**Text excerpt**
Ah, so the "key" is that we end up using

  vect_last_16.23_74 = (vector(4) int) vect_aval_13.19_70;
  vect_last_8.25_77 = VEC_COND_EXPR <mask__9.24_76, vect_last_16.23_74, 
vect_last_19.16_67>;

so we can promote V4HI to V4SI via direct conversion instead of
via unpacking.  The x86 backend has no such feat, while it can
do zero_extend via punpcklwd doing a sign_extend requires a
compare, unpacking the result with itself and then doing the
punpcklwd ontop of that.  Of course that's what we're doing
when using vec_unpack_lo/hi_expr already.

> >
> > It doesn't seem to make a difference for x86.  That said, the "fix" is
> > probably sticking the correct target on the dump-check, it seems
> > that vect_fold_extract_last is no longer correct here.
> Um sorry, I did go thru various checks in target-supports.exp, but not
> sure which one will be appropriate for this case,
> and am stuck here :/ Could you please suggest how to proceed ?

**Task instructions**
According to the vectorizer excerpt, which instruction lets the x86 backend do a zero_extend? The lines after this point come from a different source.

**Given entries**
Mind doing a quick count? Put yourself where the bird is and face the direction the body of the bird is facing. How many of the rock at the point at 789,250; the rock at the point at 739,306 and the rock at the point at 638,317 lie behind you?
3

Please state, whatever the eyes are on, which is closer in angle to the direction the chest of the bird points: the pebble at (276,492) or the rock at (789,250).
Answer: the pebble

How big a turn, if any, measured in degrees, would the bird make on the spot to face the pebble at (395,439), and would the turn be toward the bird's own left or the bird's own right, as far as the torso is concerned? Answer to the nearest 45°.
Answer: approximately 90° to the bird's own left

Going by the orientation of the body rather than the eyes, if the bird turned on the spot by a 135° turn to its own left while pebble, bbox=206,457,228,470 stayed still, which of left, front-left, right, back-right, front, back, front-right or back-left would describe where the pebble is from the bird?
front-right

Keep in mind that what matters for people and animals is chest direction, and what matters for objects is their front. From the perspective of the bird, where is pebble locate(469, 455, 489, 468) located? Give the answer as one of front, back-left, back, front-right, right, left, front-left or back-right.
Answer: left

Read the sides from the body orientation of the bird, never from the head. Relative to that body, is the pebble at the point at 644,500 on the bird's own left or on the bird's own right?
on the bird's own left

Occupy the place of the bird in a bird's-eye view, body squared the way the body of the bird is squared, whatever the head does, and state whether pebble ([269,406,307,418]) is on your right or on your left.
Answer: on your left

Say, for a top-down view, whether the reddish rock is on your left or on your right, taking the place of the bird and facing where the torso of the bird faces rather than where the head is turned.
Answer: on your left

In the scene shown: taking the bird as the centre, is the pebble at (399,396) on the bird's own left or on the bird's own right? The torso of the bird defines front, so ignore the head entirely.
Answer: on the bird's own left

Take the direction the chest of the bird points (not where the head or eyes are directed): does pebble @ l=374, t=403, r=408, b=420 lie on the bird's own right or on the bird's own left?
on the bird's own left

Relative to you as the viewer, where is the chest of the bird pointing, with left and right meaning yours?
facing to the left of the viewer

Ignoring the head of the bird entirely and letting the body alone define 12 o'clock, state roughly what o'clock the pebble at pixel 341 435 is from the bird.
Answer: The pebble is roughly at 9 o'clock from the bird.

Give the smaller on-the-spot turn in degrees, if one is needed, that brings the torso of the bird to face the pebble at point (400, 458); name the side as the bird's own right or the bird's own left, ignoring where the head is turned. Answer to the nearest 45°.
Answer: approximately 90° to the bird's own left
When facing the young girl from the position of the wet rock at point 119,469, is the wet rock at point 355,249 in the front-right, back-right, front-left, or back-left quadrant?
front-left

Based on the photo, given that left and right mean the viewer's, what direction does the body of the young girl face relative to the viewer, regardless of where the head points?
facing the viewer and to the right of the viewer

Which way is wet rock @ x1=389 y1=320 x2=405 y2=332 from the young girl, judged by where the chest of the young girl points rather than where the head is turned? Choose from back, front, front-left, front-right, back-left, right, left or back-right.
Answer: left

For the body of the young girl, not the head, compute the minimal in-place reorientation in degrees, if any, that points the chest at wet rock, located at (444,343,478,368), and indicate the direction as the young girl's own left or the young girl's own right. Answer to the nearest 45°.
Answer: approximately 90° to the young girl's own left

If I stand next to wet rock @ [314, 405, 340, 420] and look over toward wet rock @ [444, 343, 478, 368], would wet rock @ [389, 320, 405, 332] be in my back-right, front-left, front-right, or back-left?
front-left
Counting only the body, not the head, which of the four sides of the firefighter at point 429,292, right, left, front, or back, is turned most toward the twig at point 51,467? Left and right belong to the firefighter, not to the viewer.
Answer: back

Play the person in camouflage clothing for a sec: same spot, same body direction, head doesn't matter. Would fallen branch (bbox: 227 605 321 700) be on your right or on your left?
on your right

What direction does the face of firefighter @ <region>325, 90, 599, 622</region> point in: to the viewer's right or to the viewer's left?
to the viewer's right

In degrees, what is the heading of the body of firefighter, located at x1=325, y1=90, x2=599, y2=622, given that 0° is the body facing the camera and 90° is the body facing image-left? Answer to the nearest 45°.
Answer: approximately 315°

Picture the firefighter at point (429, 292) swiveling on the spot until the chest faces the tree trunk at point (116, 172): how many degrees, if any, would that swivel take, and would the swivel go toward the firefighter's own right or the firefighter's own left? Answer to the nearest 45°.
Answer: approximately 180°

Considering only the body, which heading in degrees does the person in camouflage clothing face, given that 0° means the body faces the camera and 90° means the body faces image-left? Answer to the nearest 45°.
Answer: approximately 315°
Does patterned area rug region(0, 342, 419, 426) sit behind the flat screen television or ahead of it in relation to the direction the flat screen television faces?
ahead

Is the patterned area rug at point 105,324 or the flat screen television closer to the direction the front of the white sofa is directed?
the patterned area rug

**Solution to the problem**
punpcklwd